**指示 1**:
本文について、次の問いに答えてください。
(a) 4月に行われた「筒美京平の世界」の会場はどこですか。
(b) 「筒美京平の世界」で藤井隆が披露したのは、誰のどの曲ですか。
(c) 「代官山エレジー」を手がけたのは誰ですか。
**指示 2**: 本文の要点を2文でまとめてください。
**指示 3**: 本文のうち、「一方、「風街オデッセイ202」から「を届ける場に徹していたのだ。」までを、両端の語句も含めてそのまま書き写してください。

**本文**:
-*-*-
各日3時間以上に及んだので見所は多々あったが、ざっとこんなところか。特に、どんなフェスに行っても観られない歌謡曲の面子を観られるのは結構嬉しかった。

歌謡曲のライブと言えば、4月に東京国際フォーラムホールAで行われた「筒美京平の世界」にも行っていて、えらく感激したのが記憶に新しい。松本隆と筒美京平は作詞家・作曲家としてタッグを組む事が多かったため、今回のライブとも重複する面子がちらほらいた。

ただ、ライブとしての性質は大きく異なるものだったと言える。それを最もよく表していたのが、藤井隆のパフォーマンスだったと思う。

「筒美京平の世界」で披露していたのは、田原俊彦の名曲「抱きしめてTONIGHT」。別にカバーした過去があるわけでもなく、本人ですらもイントロで「皆さん、何で?って思ってます?僕もです!」と言ってしまっていた。普通に考えれば、筒美京平作品である自身の3rdシングル曲「絶望グッドバイ」を歌えばいいだけの話だったのだが、そうはならなかった。それは、このライブにはヒット曲しか披露されないという性質があったからだろう。

一方、「風街オデッセイ2021」で藤井が披露したのは、「代官山エレジー」。松本隆が全面プロデュースした1stアルバムの収録曲で、他にシングルカットされていた楽曲もあったにも関わらず、選ばれたのはアルバム曲だった。キリンジ・堀込高樹が手がけたシティポップ風味の楽曲で、コアな人気を誇る曲だ。選曲が圧倒的にガチである。

しかも出番は1曲歌ってハケるのみで、MCの時間も全く与えられなかった。今回のライブでは、高い知名度を誇るタレント性の高い人でもMCがなかったり、然してヒットしていない曲を歌ったりする例がザラにあった。ミッツ・マングローブ(※星屑スキャットのメンバー)もしょこたんも安田成美も喋っていない。安易なエンタメにせず、あくまでも上質な音楽を届ける場に徹していたのだ。

「f筒美京平の世界」ではヒットメーカーとしての功績にフォーカスを当て、「風街オデッセイ2021」ではそのジャンルを超えた多彩さが目立っていた。無論、筒美京平作品も本当に多彩だし、松本隆にもヒットメーカーとしての側面は大いにある。ただ、ヒット曲だからと言って保守的だったわけではなく、オルタナティブ精神もふんだんにあった点は両者に共通しているはずだ。だからこそこんなに長く愛されているのだと思うし、これからも聴いてしまうんだろう。最高。
-*-*-
**データ欄**:
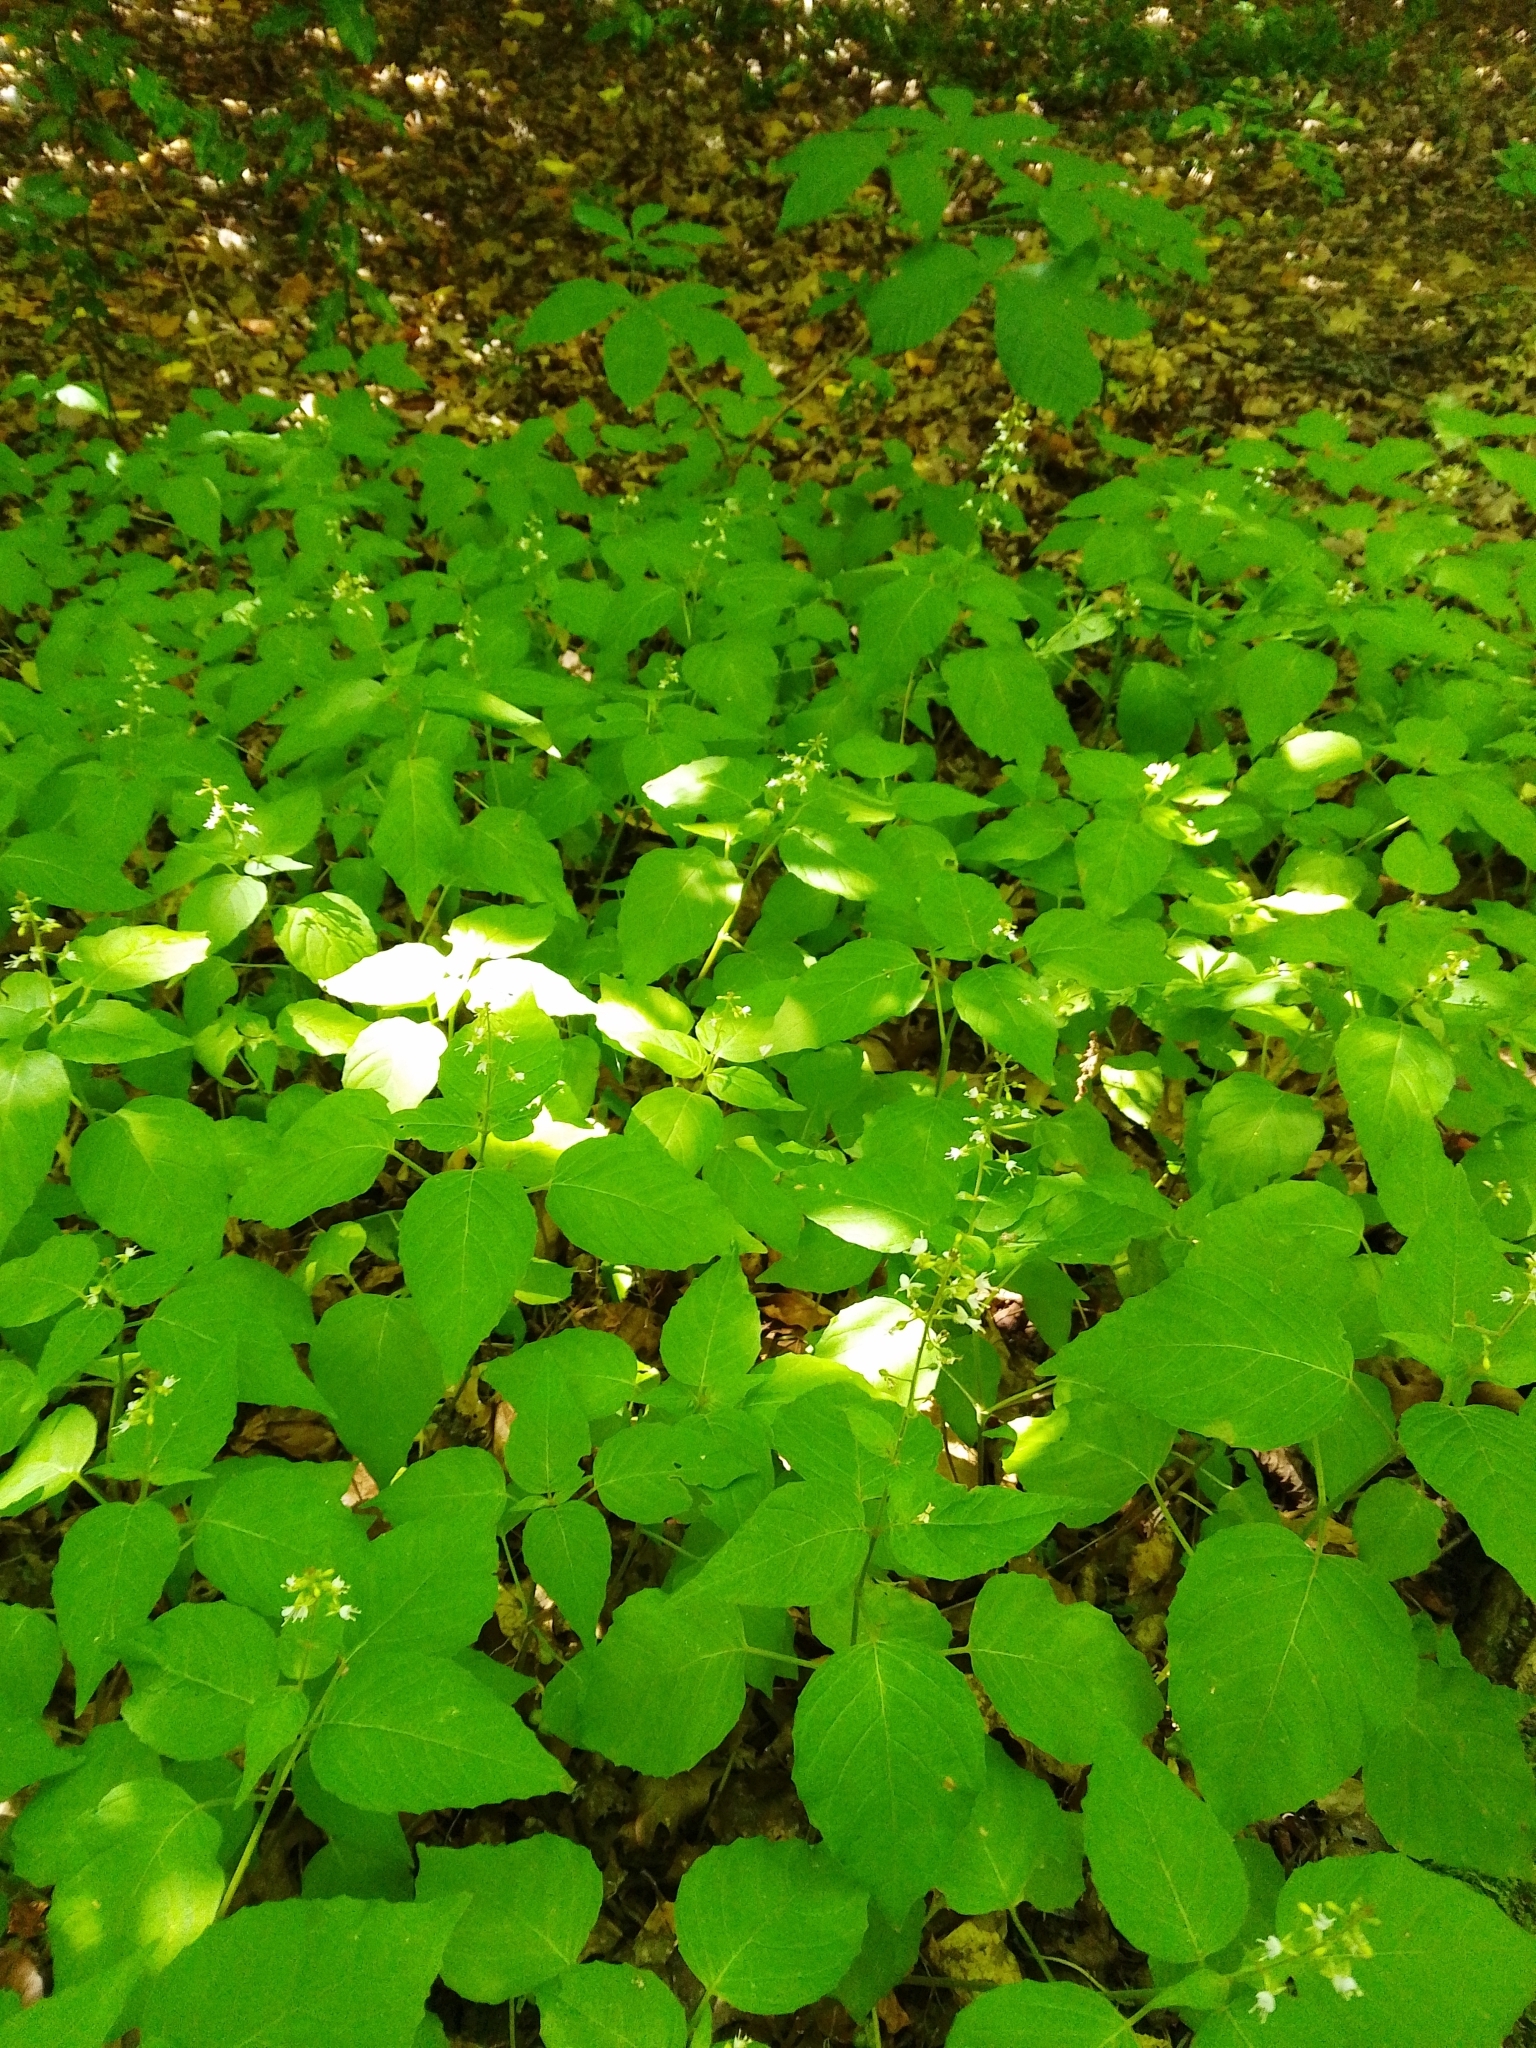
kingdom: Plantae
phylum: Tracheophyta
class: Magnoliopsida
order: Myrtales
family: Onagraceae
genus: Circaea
-*-*-
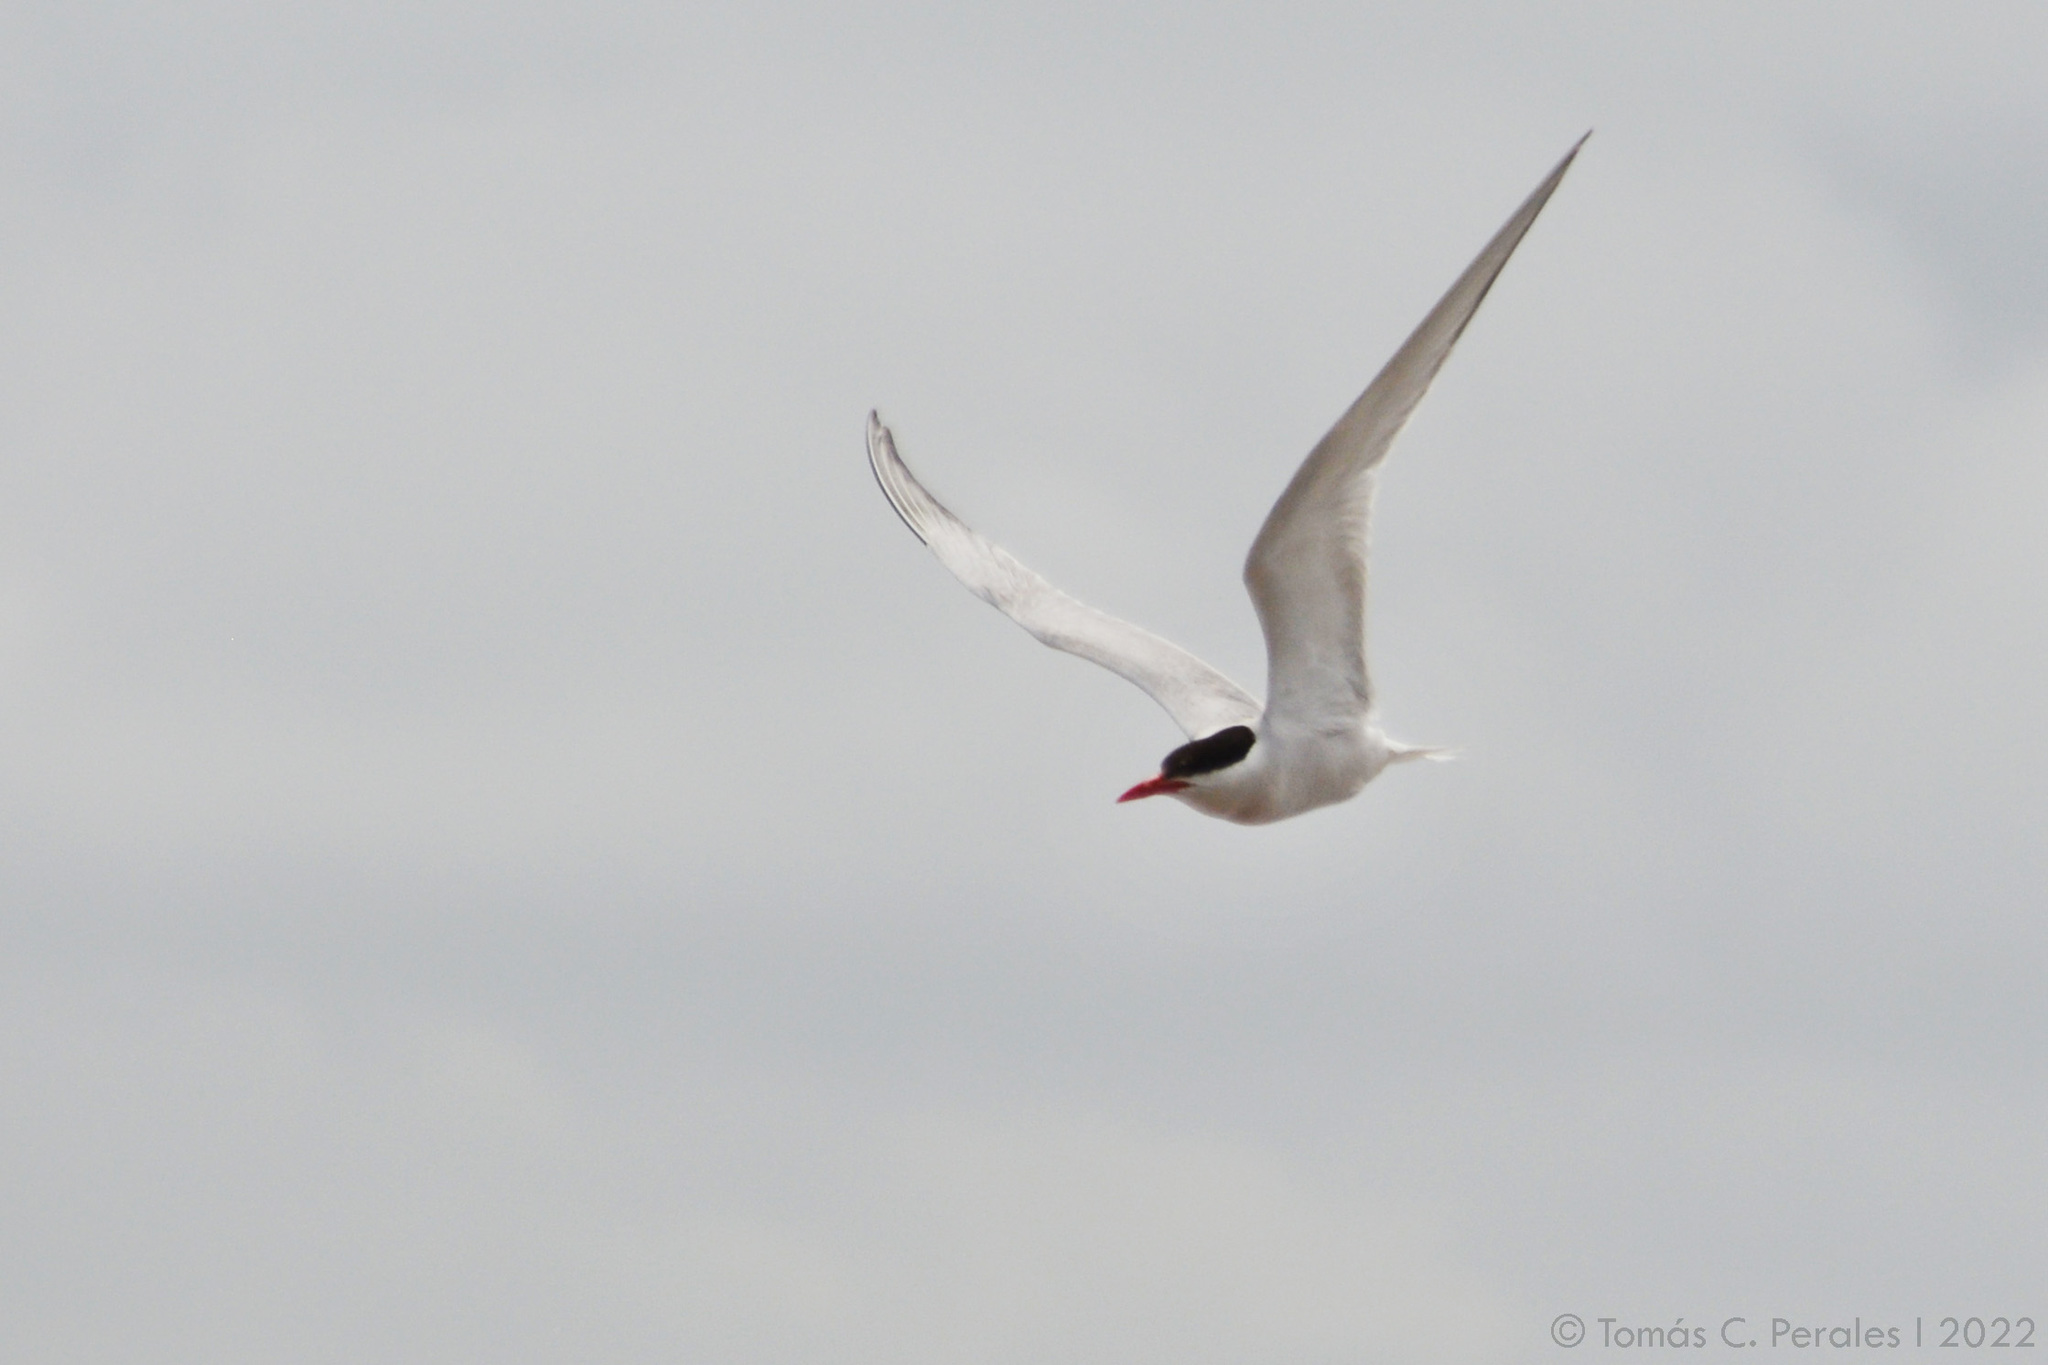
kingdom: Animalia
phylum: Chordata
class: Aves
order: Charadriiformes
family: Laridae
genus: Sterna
-*-*-
**回答 1**:
(a) 東京国際フォーラムホールAです。
(b) 田原俊彦の「抱きしめてTONIGHT」です。
(c) キリンジの堀込高樹です。

**回答 2**: 「風街オデッセイ2021」は、4月の「筒美京平の世界」とはライブとしての性質が大きく異なっていました。藤井隆がアルバム曲「代官山エレジー」をMCなしで1曲だけ歌ったように、このライブは安易なエンタメにせず上質な音楽を届ける場に徹しており、筆者は筒美京平と松本隆の両者にオルタナティブ精神がふんだんにあったと考えています。

**回答 3**:
一方、「風街オデッセイ2021」で藤井が披露したのは、「代官山エレジー」。松本隆が全面プロデュースした1stアルバムの収録曲で、他にシングルカットされていた楽曲もあったにも関わらず、選ばれたのはアルバム曲だった。キリンジ・堀込高樹が手がけたシティポップ風味の楽曲で、コアな人気を誇る曲だ。選曲が圧倒的にガチである。

しかも出番は1曲歌ってハケるのみで、MCの時間も全く与えられなかった。今回のライブでは、高い知名度を誇るタレント性の高い人でもMCがなかったり、然してヒットしていない曲を歌ったりする例がザラにあった。ミッツ・マングローブ(※星屑スキャットのメンバー)もしょこたんも安田成美も喋っていない。安易なエンタメにせず、あくまでも上質な音楽を届ける場に徹していたのだ。